Why the ketogenic diet?

The researchers didn't just go with any diet. And they didn't choose the ketogenic diet because they thought it was the healthiest diet. They chose it because of all of the scientific information known about the ketogenic diet and its effects on the brain.

Given that the ketogenic diet is an evidence-based treatment for epilepsy (which I describe in more detail in The Ketogenic Diet May Help Stop Seizures), it is already known to have powerful effects on brain metabolism, neurotransmitters, hormones, inflammation, and other factors that might play a useful role in the treatment of alcoholism. These researchers were particularly interested in the similarity of ketones, such as acetone, to the acetate that is being used as a fuel source in heavy drinkers. They had already done some research showing that ketones might be able to replace acetate, thus preventing the withdrawal symptoms and cravings.

Interestingly, anti-epileptic treatments, such as benzodiazepines, gabapentin, and topiramate, are commonly used in detox protocols, and many epilepsy medications are used to treat cravings, anxiety, insomnia, and other symptoms in people with alcoholism for years after their detox. So, in many ways, it's not surprising that a diet that treats epilepsy might also be useful in treating alcoholism.

What is the ketogenic diet?

For those not in the know, the ketogenic diet was developed 100 years ago by a physician for the treatment of epilepsy. Of course, most people nowadays have heard of its use as a weight-loss diet. Overall, it is a diet low in carbohydrates, high in fats, and moderate in protein that results in your body running on ketones and fats instead of glucose. There are many variations of this diet to suit people's particular tastes, cultures, and preferences. For example, there are even vegan and vegetarian versions of the ketogenic diet.

What's next

This was one important study that sets the stage for more research. This particular study was done on an inpatient unit, where people could be prevented from drinking alcohol, monitored for safety, and spoon-fed the ketogenic diet. Will this work in people not locked in a hospital ward? Will people be able to do this on their own? These are questions that still need to be answered.

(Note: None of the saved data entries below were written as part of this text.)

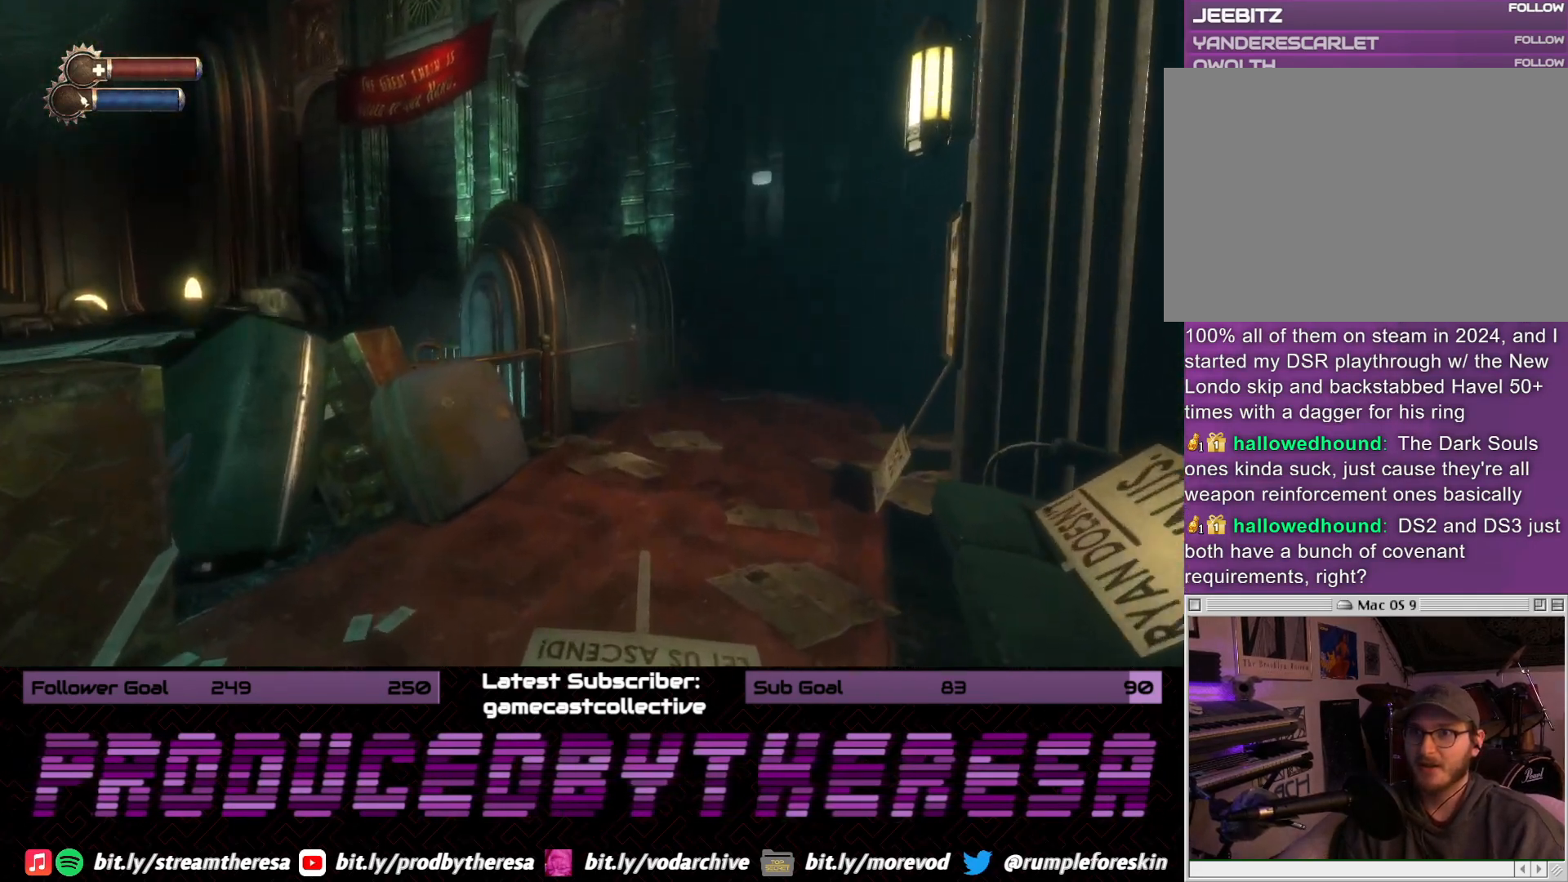
{"dt_ms": 500, "buttons": [], "left_stick": "up", "right_stick": "center", "events": [[217, "right_stick", "right"], [483, "right_stick", "center"]]}
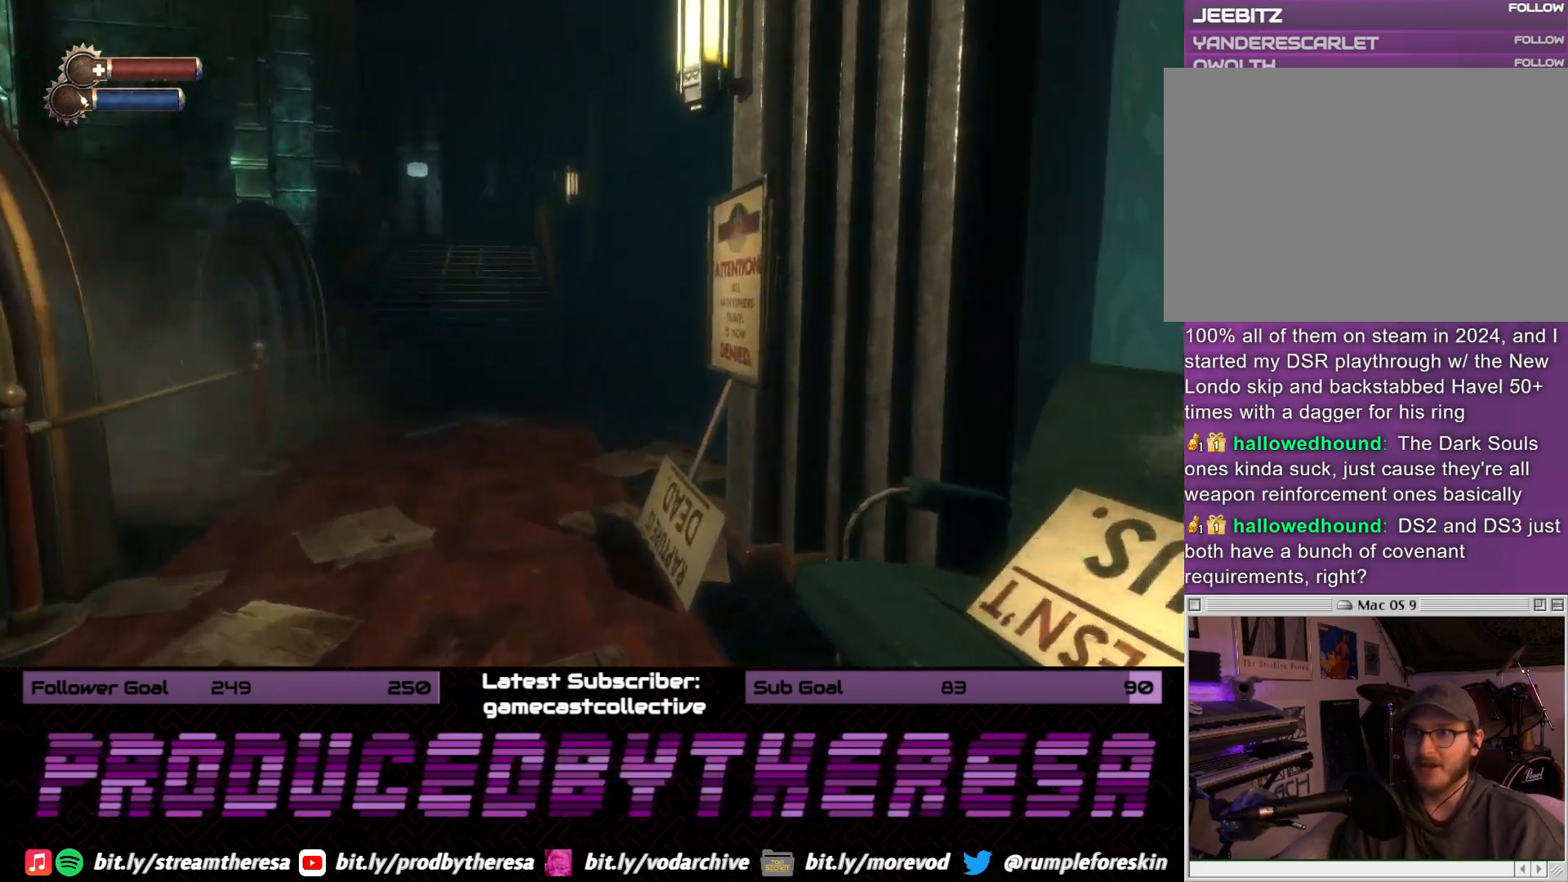
{"dt_ms": 500, "buttons": [], "left_stick": "up-left", "right_stick": "right", "events": [[67, "left_stick", "up-left"], [367, "right_stick", "right"]]}
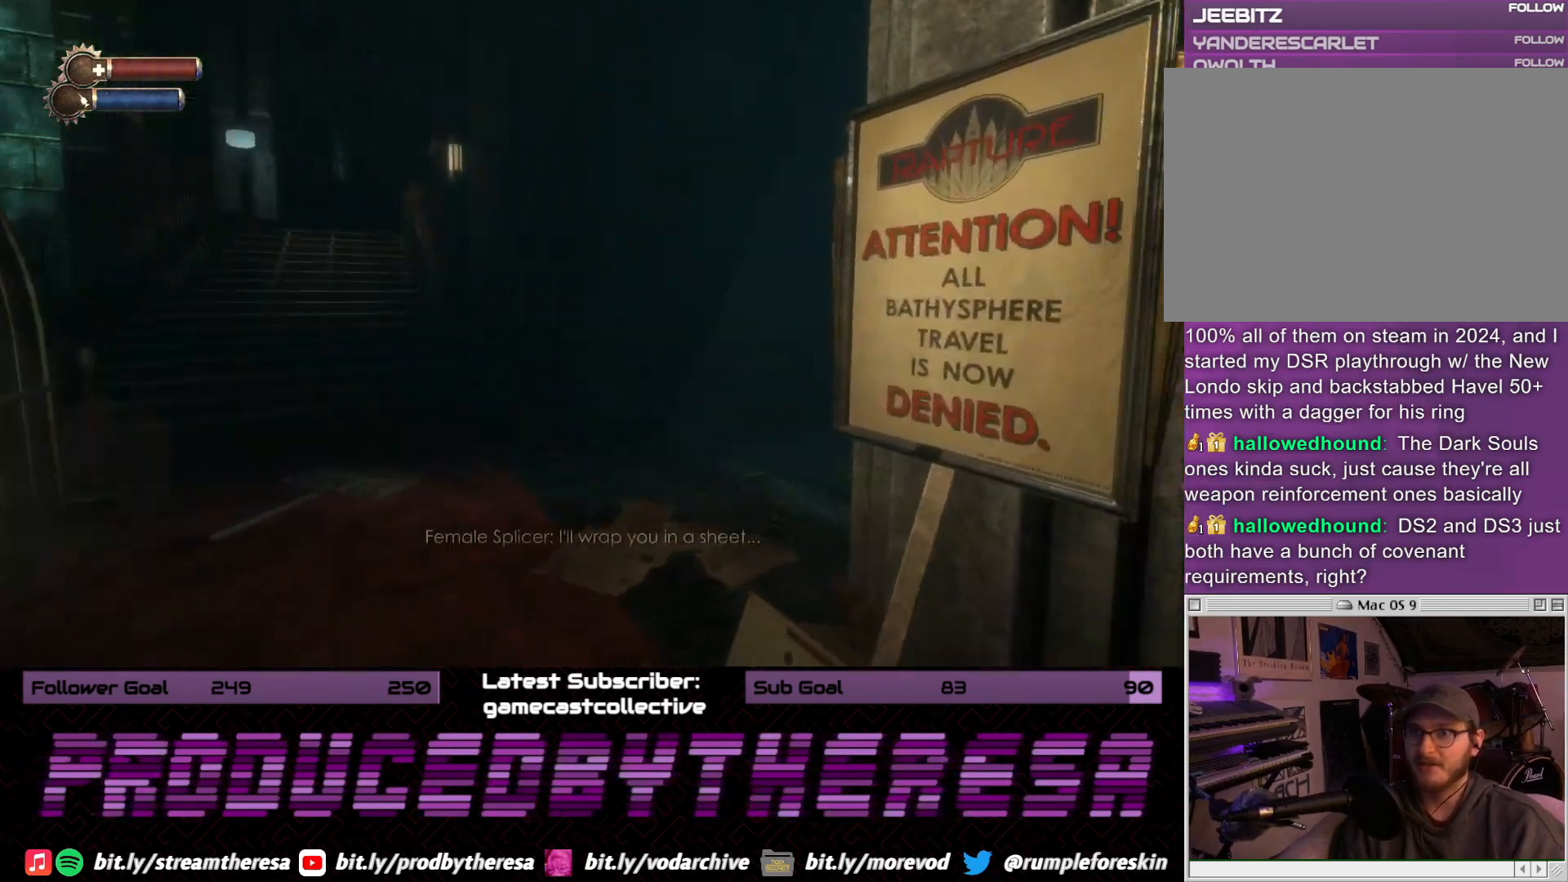
{"dt_ms": 1000, "buttons": [], "left_stick": "up-right", "right_stick": "right", "events": [[117, "right_stick", "center"], [500, "right_stick", "left"], [700, "left_stick", "center"], [750, "right_stick", "center"], [850, "right_stick", "right"], [883, "left_stick", "up-right"]]}
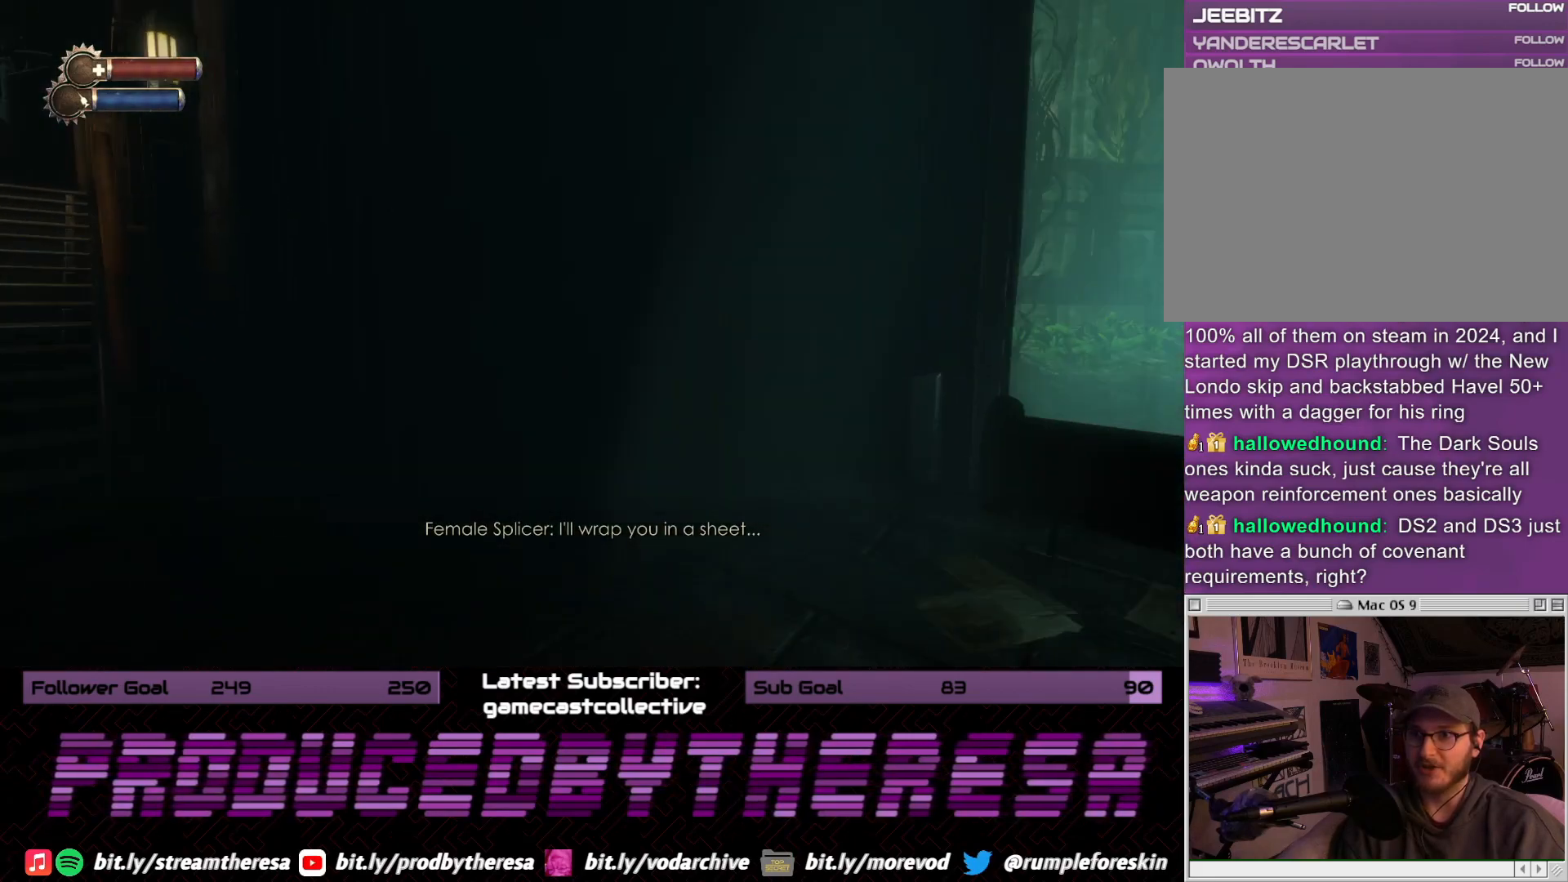
{"dt_ms": 500, "buttons": [], "left_stick": "up-left", "right_stick": "left", "events": [[100, "left_stick", "up"], [100, "right_stick", "center"], [233, "right_stick", "left"], [317, "left_stick", "up-left"]]}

Additionally, one significant risk is that many people who have done ketogenic or even low-carb diets report that their tolerance for alcohol goes down. This means that it takes less alcohol to make them drunk. If someone with alcoholism were to go on a ketogenic diet and then drink their usual amount of alcohol, it could mean that they might get even more intoxicated and impaired than usual. That would clearly be dangerous. However, if the diet keeps them from drinking in the first place, that could be a great thing. For now, these risks will need to be considered by anyone thinking about using the ketogenic diet to treat their alcoholism.

Disclaimer: Nothing in this article is intended as medical advice. Anyone contemplating the ketogenic diet or any intervention as a treatment for an illness is urged to seek medical help from a competent medical provider trained in the treatment of the underlying condition as well as the specifics of the proposed treatment or intervention. No doctor-patient relationship is created by this article, or by any responses to comments posted in this forum by Chris Palmer, M.D.